Activity 1: Summarize the passage on the First Ministers' climate meeting in two sentences.

Document excerpt:

To flesh out the details of a pan-Canadian action plan, the First Ministers agreed to form working groups on cleantech innovation and jobs, carbon pricing, climate change mitigation, and adaptation and climate resilience. The working groups will report to ministers by October, in time for the results to be reflected in the 2017 budget.
At a late afternoon roundtable during the GLOBE environmental technology conference, moderator Allan Gregg of Earnscliffe Strategy Group asked four provincial premiers whether the meeting had moved Canada any farther ahead on climate.
Alberta Premier Rachel Notley said the meeting produced “clear consensus” on the need for action, and on the “fundamental principles” that would guide that action. More specifically, “there was a general consensus on the issue of pricing carbon,” and “there was nobody there trying to avoid doing anything.”
Ontario Premier Kathleen Wynne said premiers are looking to the working group process to come up with the “most efficient, cost-effective way to reduce our carbon footprint,” recognizing that “we’re not going to meet the targets that were agreed to in Paris” given Canada’s current emissions trajectory. After the working groups have reported, she added, premiers will “have another honest conversation about what we need to do more of.”
While there may have been no consensus before the meeting on carbon pricing as a part of the solution, Wynne said, “now there is.”

Activity 2: In the listing, update the part that opens with the line containing "This document describes" and closes with the line containing "it seems like" by replacing "Manager" with "Administrator" and leaving everything else unchanged. Give back only those lines.

Saved data entries:

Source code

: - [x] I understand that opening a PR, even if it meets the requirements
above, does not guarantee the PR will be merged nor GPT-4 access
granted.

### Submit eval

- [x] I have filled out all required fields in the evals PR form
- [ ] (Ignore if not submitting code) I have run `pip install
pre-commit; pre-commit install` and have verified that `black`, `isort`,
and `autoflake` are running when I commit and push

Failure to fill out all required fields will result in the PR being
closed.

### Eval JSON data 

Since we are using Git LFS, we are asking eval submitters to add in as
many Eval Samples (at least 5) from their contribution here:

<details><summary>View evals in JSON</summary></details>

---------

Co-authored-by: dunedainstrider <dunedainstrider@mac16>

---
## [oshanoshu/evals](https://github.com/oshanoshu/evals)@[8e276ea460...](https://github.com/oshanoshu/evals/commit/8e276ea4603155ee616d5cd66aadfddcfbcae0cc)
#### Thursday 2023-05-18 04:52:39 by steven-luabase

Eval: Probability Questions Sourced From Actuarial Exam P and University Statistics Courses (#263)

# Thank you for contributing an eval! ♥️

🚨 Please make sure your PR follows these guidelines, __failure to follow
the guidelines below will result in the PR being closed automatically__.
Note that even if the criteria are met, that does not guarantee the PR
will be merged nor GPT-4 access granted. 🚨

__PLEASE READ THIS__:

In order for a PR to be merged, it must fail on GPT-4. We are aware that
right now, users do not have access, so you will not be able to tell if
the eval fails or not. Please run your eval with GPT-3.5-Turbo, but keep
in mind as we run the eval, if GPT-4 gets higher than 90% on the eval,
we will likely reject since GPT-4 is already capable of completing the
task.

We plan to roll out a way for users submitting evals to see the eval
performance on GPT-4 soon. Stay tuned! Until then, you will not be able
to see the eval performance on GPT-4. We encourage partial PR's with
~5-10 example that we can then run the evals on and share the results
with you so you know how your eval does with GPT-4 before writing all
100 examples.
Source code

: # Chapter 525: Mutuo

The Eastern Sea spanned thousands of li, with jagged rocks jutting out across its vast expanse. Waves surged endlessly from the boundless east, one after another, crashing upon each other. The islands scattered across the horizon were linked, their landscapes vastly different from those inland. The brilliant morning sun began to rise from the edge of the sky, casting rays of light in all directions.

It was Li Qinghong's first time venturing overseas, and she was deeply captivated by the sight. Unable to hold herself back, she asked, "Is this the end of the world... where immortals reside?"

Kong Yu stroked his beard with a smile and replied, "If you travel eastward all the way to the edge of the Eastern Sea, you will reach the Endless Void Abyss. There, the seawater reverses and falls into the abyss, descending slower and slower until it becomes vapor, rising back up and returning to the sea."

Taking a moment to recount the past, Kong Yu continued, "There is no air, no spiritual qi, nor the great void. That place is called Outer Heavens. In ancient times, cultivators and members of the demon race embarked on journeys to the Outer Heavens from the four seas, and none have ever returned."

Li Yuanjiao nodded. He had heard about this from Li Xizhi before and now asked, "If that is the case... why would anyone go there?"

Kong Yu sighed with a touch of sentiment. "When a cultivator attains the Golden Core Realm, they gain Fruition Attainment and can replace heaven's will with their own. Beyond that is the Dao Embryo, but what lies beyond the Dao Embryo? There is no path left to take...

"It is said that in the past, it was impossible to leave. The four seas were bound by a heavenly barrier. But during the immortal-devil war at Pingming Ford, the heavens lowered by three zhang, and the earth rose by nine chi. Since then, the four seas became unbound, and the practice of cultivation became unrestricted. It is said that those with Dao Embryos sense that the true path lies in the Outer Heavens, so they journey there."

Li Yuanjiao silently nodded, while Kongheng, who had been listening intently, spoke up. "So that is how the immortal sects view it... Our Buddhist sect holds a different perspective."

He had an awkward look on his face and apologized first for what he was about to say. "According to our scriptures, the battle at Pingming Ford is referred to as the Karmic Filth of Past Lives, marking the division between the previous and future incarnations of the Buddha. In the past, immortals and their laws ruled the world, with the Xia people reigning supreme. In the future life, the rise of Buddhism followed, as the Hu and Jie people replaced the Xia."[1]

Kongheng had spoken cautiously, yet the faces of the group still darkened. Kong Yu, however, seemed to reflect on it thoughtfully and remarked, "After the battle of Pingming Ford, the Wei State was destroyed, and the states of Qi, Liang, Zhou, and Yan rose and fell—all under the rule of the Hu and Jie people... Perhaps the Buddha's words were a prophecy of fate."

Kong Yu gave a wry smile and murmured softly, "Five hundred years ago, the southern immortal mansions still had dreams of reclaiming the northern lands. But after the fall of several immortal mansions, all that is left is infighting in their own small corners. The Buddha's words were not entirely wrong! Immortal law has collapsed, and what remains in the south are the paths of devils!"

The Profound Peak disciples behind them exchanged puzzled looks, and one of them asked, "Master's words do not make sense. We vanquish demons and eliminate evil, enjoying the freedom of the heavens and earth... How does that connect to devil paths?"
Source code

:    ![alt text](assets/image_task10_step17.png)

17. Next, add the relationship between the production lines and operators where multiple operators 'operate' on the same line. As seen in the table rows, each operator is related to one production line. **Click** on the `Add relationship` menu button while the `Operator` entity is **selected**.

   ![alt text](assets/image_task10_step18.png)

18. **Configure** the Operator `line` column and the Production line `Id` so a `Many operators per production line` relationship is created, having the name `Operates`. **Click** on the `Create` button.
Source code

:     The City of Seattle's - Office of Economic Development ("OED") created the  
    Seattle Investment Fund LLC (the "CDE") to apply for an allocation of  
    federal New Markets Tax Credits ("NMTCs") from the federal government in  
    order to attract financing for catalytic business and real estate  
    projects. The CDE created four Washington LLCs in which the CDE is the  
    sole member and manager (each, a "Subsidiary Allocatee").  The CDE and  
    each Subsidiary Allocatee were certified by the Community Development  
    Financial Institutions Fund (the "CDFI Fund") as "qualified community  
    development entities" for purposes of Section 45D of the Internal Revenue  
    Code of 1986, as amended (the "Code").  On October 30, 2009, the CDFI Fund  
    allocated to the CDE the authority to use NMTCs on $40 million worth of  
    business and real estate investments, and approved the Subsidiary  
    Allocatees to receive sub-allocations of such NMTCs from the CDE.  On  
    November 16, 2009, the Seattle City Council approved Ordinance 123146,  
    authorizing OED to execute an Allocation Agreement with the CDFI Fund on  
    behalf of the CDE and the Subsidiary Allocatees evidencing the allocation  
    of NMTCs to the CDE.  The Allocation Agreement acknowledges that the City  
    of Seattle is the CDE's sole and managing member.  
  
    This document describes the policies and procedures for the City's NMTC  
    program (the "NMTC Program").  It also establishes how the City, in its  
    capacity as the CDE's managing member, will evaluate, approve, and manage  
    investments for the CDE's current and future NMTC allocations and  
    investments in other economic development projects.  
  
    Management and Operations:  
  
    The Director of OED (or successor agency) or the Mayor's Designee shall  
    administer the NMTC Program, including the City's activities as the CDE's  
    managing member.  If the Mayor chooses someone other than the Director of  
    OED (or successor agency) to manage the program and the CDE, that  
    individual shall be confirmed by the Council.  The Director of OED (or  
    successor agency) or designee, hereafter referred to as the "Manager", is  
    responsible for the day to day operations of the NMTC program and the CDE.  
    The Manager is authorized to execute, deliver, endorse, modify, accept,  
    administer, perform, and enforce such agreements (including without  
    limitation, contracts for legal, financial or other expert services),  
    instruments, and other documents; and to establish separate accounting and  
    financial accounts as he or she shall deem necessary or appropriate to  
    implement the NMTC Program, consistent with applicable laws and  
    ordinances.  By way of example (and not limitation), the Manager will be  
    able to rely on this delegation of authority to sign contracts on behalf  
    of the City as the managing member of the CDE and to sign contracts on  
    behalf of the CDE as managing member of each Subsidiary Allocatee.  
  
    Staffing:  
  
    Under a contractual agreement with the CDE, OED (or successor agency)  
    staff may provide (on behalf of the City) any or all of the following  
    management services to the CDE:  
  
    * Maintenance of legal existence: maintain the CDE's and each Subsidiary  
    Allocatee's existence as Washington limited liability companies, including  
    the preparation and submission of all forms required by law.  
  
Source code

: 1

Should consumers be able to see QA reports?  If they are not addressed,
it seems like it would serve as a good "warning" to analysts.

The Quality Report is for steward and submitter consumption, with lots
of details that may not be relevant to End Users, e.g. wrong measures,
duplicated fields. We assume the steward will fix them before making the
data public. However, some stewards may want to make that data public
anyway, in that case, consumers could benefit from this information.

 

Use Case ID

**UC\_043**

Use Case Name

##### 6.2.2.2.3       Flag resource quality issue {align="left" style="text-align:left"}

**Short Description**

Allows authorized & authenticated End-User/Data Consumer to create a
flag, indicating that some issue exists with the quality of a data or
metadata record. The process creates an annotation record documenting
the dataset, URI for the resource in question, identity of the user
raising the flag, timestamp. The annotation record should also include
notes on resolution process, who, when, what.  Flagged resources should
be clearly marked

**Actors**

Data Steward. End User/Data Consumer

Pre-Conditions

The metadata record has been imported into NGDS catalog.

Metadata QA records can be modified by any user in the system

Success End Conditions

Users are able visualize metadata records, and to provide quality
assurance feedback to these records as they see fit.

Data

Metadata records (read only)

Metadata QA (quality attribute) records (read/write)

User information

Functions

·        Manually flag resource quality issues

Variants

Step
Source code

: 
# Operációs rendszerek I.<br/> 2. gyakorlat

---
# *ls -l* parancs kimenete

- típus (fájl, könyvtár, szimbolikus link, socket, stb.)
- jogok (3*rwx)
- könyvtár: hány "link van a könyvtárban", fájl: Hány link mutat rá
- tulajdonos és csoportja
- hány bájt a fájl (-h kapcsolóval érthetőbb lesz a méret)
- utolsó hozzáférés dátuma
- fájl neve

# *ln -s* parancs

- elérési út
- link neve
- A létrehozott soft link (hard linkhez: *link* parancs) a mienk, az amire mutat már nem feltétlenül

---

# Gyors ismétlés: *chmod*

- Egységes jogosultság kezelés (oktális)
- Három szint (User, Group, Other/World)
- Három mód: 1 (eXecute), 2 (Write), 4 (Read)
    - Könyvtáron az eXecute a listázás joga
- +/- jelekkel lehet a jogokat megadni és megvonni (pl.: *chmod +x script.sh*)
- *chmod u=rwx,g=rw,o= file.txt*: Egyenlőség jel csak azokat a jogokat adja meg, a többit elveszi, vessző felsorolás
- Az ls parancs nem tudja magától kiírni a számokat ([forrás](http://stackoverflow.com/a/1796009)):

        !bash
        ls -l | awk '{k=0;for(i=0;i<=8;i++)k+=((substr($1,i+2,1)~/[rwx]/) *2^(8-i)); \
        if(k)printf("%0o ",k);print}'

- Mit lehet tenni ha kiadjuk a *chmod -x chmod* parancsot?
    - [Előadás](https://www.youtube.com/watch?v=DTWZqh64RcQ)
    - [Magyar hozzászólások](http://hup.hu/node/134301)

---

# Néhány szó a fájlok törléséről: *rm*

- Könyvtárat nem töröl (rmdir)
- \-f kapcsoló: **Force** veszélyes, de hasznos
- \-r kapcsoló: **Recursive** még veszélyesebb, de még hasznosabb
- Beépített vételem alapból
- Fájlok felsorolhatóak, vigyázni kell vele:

Problem solution 1: The First Ministers agreed to form working groups on cleantech innovation and jobs, carbon pricing, climate change mitigation, and adaptation and climate resilience, which will report to ministers by October so the results can be reflected in the 2017 budget. At a roundtable during the GLOBE conference, Alberta Premier Rachel Notley said the meeting produced a general consensus on pricing carbon, and Ontario Premier Kathleen Wynne said there is now consensus on carbon pricing as part of the solution while acknowledging that Canada is not going to meet the Paris targets on its current emissions trajectory.

Problem solution 2:
    This document describes the policies and procedures for the City's NMTC  
    program (the "NMTC Program").  It also establishes how the City, in its  
    capacity as the CDE's managing member, will evaluate, approve, and manage  
    investments for the CDE's current and future NMTC allocations and  
    investments in other economic development projects.  
  
    Management and Operations:  
  
    The Director of OED (or successor agency) or the Mayor's Designee shall  
    administer the NMTC Program, including the City's activities as the CDE's  
    managing member.  If the Mayor chooses someone other than the Director of  
    OED (or successor agency) to manage the program and the CDE, that  
    individual shall be confirmed by the Council.  The Director of OED (or  
    successor agency) or designee, hereafter referred to as the "Administrator", is  
    responsible for the day to day operations of the NMTC program and the CDE.  
    The Administrator is authorized to execute, deliver, endorse, modify, accept,  
    administer, perform, and enforce such agreements (including without  
    limitation, contracts for legal, financial or other expert services),  
    instruments, and other documents; and to establish separate accounting and  
    financial accounts as he or she shall deem necessary or appropriate to  
    implement the NMTC Program, consistent with applicable laws and  
    ordinances.  By way of example (and not limitation), the Administrator will be  
    able to rely on this delegation of authority to sign contracts on behalf  
    of the City as the managing member of the CDE and to sign contracts on  
    behalf of the CDE as managing member of each Subsidiary Allocatee.  
  
    Staffing:  
  
    Under a contractual agreement with the CDE, OED (or successor agency)  
    staff may provide (on behalf of the City) any or all of the following  
    management services to the CDE:  
  
    * Maintenance of legal existence: maintain the CDE's and each Subsidiary  
    Allocatee's existence as Washington limited liability companies, including  
    the preparation and submission of all forms required by law.  
  
Source code

: 1

Should consumers be able to see QA reports?  If they are not addressed,
it seems like it would serve as a good "warning" to analysts.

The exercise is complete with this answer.